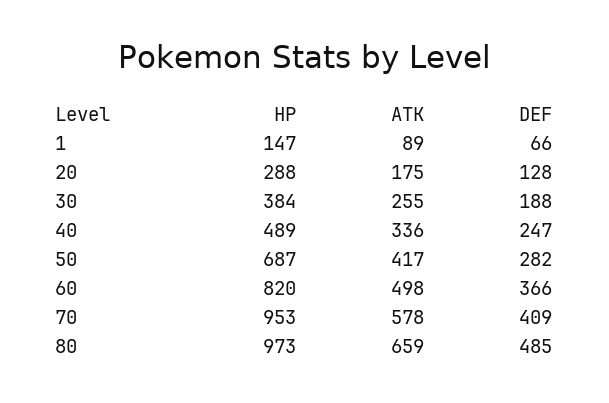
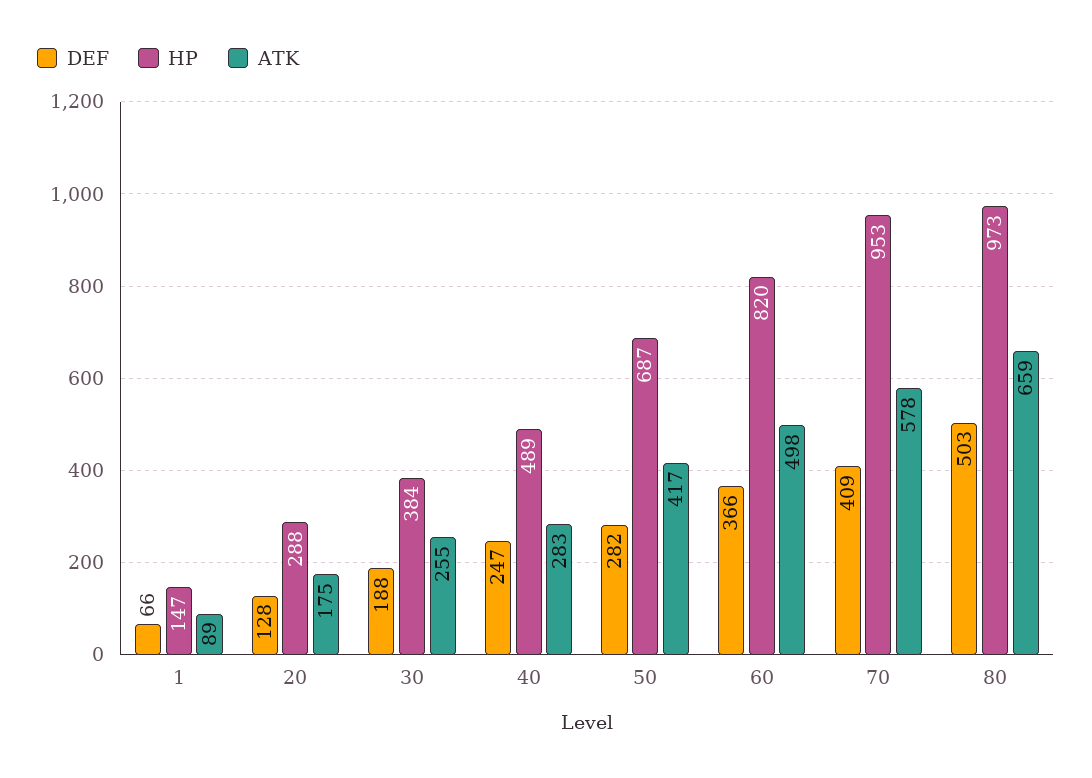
ATK, 40: 336 -> 283
DEF, 80: 485 -> 503

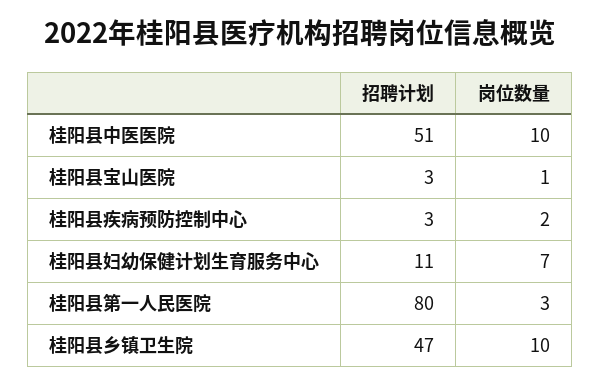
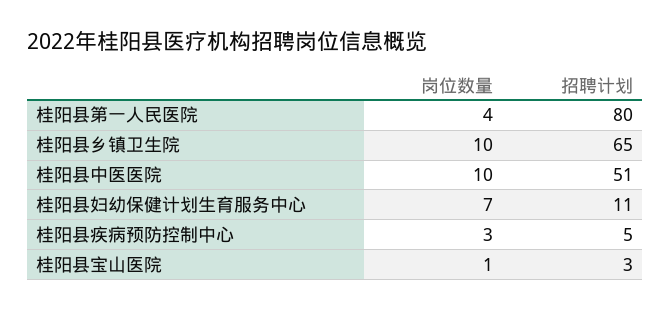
招聘计划, 桂阳县疾病预防控制中心: 3 -> 5
岗位数量, 桂阳县疾病预防控制中心: 2 -> 3
岗位数量, 桂阳县第一人民医院: 3 -> 4
招聘计划, 桂阳县乡镇卫生院: 47 -> 65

+--

Your assignment: Return the lines of the data above in full and exactly, with no pictures.

Task output:
ATK, 40: 336 -> 283
DEF, 80: 485 -> 503

招聘计划, 桂阳县疾病预防控制中心: 3 -> 5
岗位数量, 桂阳县疾病预防控制中心: 2 -> 3
岗位数量, 桂阳县第一人民医院: 3 -> 4
招聘计划, 桂阳县乡镇卫生院: 47 -> 65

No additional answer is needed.